Coherence and consistency in ecological learningDecember 22, 2015
I have found an interesting PhD thesis by Jornet, Alfredo(2014)
that reminded me my ideas of conceptual coherence and consistency in one paper that never was published. There in 2006 i wrote about conceptual coherence the following:
The definitions of conceptual coherence often combine the cohesiveness and consistency properties of conceptual knowledge. Coherence is a definition that is applicable for characterizing the states of the elements of some larger units (eg. phenomenological primitives, epistemological resources). Coherence is also related to the contextual and time-related dimensions. Cohesiveness is the property characterizing the conservation of inherent relationships among ideas in one explanation framework or the links among several related conceptual frameworks. Consistency is defined as a property indicating that students’ explanations of a certain phenomenon are stable, independently of the variable contexts that depend on the viewpoint of the explanation. It means that students are able of activating same locally coherent sets of ideas again and again in time, independent of task contexts.
That study in 2006 was conducted under the cognitivist (representational mental model) framework that i abandoned in next years being fascinated of distributed cognition and ecological learning models.
This PhD study looks coherence and continuity in the context of embodied and distributed cognition. It uses coherence and continuity to address the sense-making practices by means of which relations of signification are established within and across contexts and situations. Coherence denotes the achievement of order, whether within or across a given problematic or situation. Continuity refers more explicitly to the achievement of coherence across settings and activities, which has been traditionally investigated as the question of transfer.
The coherence and continuity of any set of ideas or concepts, as made relevant by the participants during joint activity, cannot be analyzed in terms of a priori formal properties of either the material setting (e.g., texts, graphs, demonstrations) or the individuals’ thinking (e.g., a learner’s mental representations of texts, graphs, or demonstrations), but must be treated as the result of material and practical operations that involve both.

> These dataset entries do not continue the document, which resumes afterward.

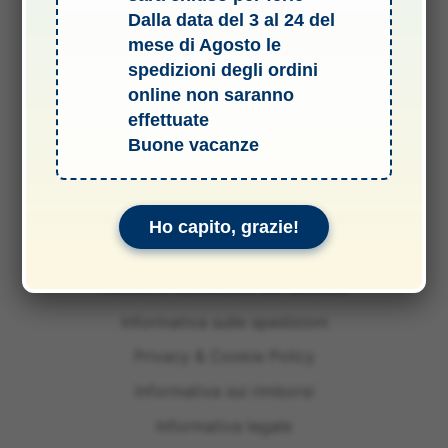
Dalla data del 3 al 24 del
mese di Agosto le
spedizioni degli ordini
online non saranno
effettuate
Buone vacanze
Ho capito, grazie!
Termini e Condizioni del Servizio
Informativa sulle spedizioni
Privacy & Cookie Policy
Informativa sui rimborsi
Informativa legale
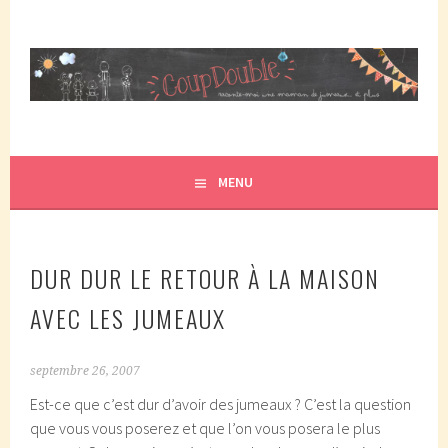
Aller
au
contenu
principal
COUPDOUBLE, UN BLOG D'UNE MAMAN DE JUMEAUX, CRÉÉ
COUP DOUBLE
EN 2007 ET ÉLU DANS LE TOP 5 DES BLOGS DE MAMAN
PAR ELLE/WIKIO. UN COUP DOUBLE ÇA DONNE DES
MENU
JUMEAUX, ÇA NOUS TOMBE DESSUS ET CA NOUS
PROPULSE SUPER MAMAN! CA DONNE DEUX FOIS PLUS DE
TRACAS, MAIS AUSSI DEUX FOIS PLUS D'AMOUR.
DUR DUR LE RETOUR À LA MAISON
AVEC LES JUMEAUX
septembre 26, 2007
Est-ce que c’est dur d’avoir des jumeaux ? C’est la question
que vous vous poserez et que l’on vous posera le plus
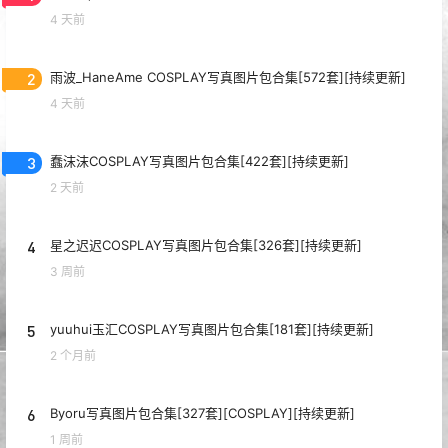
4 天前
2
雨波_HaneAme COSPLAY写真图片包合集[572套][持续更新]
4 天前
3
蠢沫沫COSPLAY写真图片包合集[422套][持续更新]
2 天前
4
星之迟迟COSPLAY写真图片包合集[326套][持续更新]
3 周前
5
yuuhui玉汇COSPLAY写真图片包合集[181套][持续更新]
2 个月前
6
Byoru写真图片包合集[327套][COSPLAY][持续更新]
1 周前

The thesis suggests that several studies (bodily episodic feelings, that is, a bodily and context-bound sense of “having-been-there” (p. 311), it is only as part of addressing and being addressed by others during conversation that the initial connection comes to be developed as a conceptual one – Nemirovsky, 2011; context-sensitive concept projections and the transfer-in- pieces framework– diSessa & Wagner, 2005; Wagner, 2010) refer to the an expansion of their conceptualizations of learning beyond the individual mental abstract representation to better account for the intrinsic relation between subjects and their immediate material and social environments. A concept projection is “a set of knowledge elements with which a knower assimilates and interprets … the situation’s affordances in a particular, meaningful way” (Wagner, 2010, p. 450).”

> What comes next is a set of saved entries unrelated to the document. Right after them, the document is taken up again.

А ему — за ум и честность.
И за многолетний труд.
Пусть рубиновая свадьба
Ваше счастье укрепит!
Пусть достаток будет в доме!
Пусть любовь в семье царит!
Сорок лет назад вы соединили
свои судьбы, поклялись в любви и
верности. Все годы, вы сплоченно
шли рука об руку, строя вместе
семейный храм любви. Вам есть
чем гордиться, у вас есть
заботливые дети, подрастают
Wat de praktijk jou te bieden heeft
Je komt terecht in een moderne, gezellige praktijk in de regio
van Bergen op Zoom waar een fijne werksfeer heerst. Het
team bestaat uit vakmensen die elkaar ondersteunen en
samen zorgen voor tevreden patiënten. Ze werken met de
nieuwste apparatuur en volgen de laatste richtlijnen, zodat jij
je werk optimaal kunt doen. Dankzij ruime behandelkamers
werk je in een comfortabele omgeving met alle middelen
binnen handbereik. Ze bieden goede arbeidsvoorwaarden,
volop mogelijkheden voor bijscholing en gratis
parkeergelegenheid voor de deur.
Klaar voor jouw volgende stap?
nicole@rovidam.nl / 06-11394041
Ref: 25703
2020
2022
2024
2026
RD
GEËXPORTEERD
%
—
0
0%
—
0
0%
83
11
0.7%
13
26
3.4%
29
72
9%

Some interesting findings from this PhD study:
- an initial sense of similarity motivates action that transforms the situation, which in turn allows for the eventual achievement of a new conceptual way of accounting for a new existing order.
- Inference, as a cognitive process, does not precede, but rather is the outcome of, a larger unit of activity.

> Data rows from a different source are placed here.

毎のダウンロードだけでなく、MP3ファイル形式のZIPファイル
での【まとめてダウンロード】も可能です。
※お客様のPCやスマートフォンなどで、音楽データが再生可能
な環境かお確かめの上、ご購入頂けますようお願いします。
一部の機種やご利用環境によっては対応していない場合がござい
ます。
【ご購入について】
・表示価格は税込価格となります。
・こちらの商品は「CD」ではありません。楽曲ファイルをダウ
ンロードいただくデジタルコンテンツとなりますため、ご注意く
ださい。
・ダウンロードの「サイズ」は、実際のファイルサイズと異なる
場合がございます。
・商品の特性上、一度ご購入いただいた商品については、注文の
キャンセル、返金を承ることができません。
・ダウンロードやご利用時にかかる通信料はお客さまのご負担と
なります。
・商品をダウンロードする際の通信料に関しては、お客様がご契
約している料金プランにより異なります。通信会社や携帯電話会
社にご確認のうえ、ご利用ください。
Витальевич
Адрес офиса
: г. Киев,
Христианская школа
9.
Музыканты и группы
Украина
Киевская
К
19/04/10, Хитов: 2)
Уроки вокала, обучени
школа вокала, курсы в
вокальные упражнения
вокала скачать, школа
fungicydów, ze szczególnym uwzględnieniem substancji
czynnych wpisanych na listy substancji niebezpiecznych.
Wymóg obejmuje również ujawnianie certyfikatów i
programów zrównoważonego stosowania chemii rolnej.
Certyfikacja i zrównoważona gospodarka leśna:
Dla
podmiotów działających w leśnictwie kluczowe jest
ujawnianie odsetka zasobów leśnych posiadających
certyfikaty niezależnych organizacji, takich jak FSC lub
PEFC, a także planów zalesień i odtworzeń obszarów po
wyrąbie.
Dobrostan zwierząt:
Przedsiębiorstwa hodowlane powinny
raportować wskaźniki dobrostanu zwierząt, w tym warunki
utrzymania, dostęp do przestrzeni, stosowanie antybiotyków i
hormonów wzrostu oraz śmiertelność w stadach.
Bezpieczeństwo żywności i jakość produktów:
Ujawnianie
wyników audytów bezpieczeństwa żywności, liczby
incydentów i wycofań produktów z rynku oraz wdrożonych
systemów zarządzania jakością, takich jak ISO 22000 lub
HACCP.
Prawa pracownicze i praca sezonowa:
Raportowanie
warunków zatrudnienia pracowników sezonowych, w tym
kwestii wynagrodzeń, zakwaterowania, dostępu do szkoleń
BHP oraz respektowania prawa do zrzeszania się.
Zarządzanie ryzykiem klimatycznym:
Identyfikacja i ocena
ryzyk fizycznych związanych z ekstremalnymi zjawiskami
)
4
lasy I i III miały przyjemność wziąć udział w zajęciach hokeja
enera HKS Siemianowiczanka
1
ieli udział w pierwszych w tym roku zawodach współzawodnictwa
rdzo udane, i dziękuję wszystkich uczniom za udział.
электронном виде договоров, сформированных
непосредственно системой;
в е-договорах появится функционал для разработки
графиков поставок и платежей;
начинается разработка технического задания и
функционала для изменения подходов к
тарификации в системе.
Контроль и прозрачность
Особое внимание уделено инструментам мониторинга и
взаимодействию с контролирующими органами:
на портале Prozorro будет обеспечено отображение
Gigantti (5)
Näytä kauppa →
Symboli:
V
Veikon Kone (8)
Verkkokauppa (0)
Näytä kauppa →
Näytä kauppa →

- Individuals constitute and are constituted by the establishment of conceptual coherence because they are subject to the objective changes that bodily activity brings about in their attunement to the accountable, collective organization of activity
- Any assumption about what particular actions, utterances, artifacts, and representations “mean” as cultural tools needs to be set aside and instead requires taking a first-time-through perspective of the participants
Reading this PhD study and my old research made me think of my other thoughts about the formation of cultural patterns as niches, that may be described using both of these concepts – coherence and the consistency.
I think coherence and consistency are important both in the circles of personal pattern formation and stabilisation, as well as cultural pattern stabilisation, since both are formed as niches from instances of experiencing. So coherence in pattern or meaning niches requires to be formed across different contexts. How do these instances of experiences align themselves into the coherent pattern or meaning that we can perceive? Is it the distributed nature of those different context experiences that some ways form a consistent network like in the connectionist models? On the other hand how from the contextual coherence point of view do individuals activate cultural patterns and align them with own experienced patterns?
In my old paper i refer: “Hammer et al. (2004) used the term “framing“ to explain the activation of a locally coherent set of epistemological resources, which in the moment at hand would be activated in a mutually consistent and reinforcing way. Framing presumes distributed encoding among resources rather than accepting the notion that knowledge is located in any particular cognitive resource. Distributed encoding is the distributed interpretation across a network of cognitive elements, while the frames can often shift easily.”
The consistency of patterns and meanings suffers from time delay and the bubble effect. So from the ecological learning point of view it is personally rather not useful to create consistent cognitive patterns but keeping them open to chance events that can destabilise them from coherency. I wonder how many recommender systems focus of destabilisation processes rather than stabilisation ones.